Avec un roulement d'yeux, la jeune fille referma la fermeture éclair de son sac à dos et le laissa tomber à ses pieds avant de poser le paquet de gâteaux sur le tableau de bord et de rattacher sa ceinture. Sasha la remercia et reprit la route.
‒ Hé, tu veux pas jouer à un jeu ? quémanda Winnie, la bouche pleine et projetant des miettes de biscuits partout. Genre le jeu des vingt questions ! En plus, on a pas vraiment pris le temps de faire connaissance toutes les deux !
‒ Si tu veux.
‒ Cool ! Je commence ! Tu as quel âge ?
‒ Vingt-quatre.
‒ Vraiment ? Je te pensais plus âgée, et en même temps... ouais, ça te convient bien ! OK, ton tour !
‒ Même question.
‒ J'ai seize ans, répondit Winnie en bombant le torse de fierté -pour quoi, l'aînée ne savait pas mais elle se souvenait avoir eu hâte d'atteindre cet âge elle-aussi. De la famille ?
‒ Ouais.
Dans le bord de son champ de vision, la jeune femme repéra du mouvement. Un infecté se dépatouillait hors des bois, avançant difficilement vers la lumière projetée par les feux de route. Le temps que la voiture arrive à son niveau, il avait atteint la route alors elle dût faire un léger écart pour l'éviter.
‒ C'est tout ? Tu vas pas en dire plus ?
‒ Tu m'as juste demander si j'avais de la famille, pas qui, quoi, quand, comment.
‒ Mets-y un peu du tien Sasha, ronchonna Winnie. Mais d'accord, à toi.
‒ Ta couleur préférée ?
‒ Violet ! Ou vert. Non, attends ! Bleu turquoise ! Argh je sais pas ! Toutes ? Je peux pas en choisir qu'une ! Ta question est trop dure !
Un petit sourire aux lèvres, la jeune femme écoutait sa partenaire vantait les mérites de chaque couleur et argumentait sur leur beauté et pourquoi elle les aimait.

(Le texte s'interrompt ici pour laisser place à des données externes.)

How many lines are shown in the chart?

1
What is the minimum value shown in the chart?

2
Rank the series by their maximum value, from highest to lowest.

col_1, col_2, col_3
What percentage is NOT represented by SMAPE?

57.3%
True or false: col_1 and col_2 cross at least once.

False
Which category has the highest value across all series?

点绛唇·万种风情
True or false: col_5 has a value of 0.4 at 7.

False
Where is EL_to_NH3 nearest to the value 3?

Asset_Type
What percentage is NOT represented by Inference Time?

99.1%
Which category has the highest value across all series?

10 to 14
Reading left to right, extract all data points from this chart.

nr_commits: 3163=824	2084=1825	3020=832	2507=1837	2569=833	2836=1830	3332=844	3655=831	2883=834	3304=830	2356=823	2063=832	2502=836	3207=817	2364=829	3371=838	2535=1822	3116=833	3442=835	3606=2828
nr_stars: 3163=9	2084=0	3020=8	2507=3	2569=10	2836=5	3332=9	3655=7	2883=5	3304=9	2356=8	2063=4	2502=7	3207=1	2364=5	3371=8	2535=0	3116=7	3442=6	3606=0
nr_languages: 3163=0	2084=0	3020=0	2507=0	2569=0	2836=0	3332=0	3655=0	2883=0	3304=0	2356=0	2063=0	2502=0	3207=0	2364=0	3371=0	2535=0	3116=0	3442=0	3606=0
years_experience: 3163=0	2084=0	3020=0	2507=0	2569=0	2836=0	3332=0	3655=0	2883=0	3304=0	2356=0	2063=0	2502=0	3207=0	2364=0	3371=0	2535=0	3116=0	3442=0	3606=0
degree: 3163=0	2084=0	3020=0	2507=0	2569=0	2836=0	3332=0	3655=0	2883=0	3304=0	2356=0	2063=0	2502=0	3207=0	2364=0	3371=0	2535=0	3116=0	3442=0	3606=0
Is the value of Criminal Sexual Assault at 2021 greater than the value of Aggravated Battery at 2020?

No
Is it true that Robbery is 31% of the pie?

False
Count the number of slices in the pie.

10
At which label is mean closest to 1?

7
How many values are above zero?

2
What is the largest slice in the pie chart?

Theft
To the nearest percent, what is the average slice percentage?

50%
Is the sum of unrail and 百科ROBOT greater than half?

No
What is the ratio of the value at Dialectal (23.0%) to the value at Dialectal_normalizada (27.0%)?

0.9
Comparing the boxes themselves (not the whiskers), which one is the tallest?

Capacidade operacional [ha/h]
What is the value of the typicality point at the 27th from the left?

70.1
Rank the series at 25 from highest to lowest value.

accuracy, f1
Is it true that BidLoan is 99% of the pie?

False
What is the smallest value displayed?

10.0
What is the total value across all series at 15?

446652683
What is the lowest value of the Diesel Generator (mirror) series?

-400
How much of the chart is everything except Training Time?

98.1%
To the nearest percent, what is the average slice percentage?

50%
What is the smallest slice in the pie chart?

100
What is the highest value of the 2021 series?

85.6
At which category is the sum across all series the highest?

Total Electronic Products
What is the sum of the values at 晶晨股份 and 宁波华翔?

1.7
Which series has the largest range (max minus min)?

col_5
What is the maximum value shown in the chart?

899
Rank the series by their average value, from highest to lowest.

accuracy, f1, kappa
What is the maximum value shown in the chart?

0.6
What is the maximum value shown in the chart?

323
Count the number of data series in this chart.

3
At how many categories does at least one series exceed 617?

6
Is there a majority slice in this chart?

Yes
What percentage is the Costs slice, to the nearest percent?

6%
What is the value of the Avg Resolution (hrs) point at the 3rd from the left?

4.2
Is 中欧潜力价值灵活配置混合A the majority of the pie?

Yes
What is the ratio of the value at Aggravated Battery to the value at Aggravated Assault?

Sasha avait besoin de remercier quiconque avait placé Winnie sur sa route. La survie était devenue moins pénible et éprouvante depuis qu'elle avait fait sa rencontre. La solitude et le désespoir qui faisaient serrer son cœur s'étaient peu à peu éloignés ces deux derniers jours alors que l'adolescente comblait le silence par ses monologues constants. Elle priait que leur temps ensemble durerait et qu'elles ne se sépareraient pas de sitôt. Sasha n'avait pas hâte de reprendre une vie de nomade seule et silencieuse.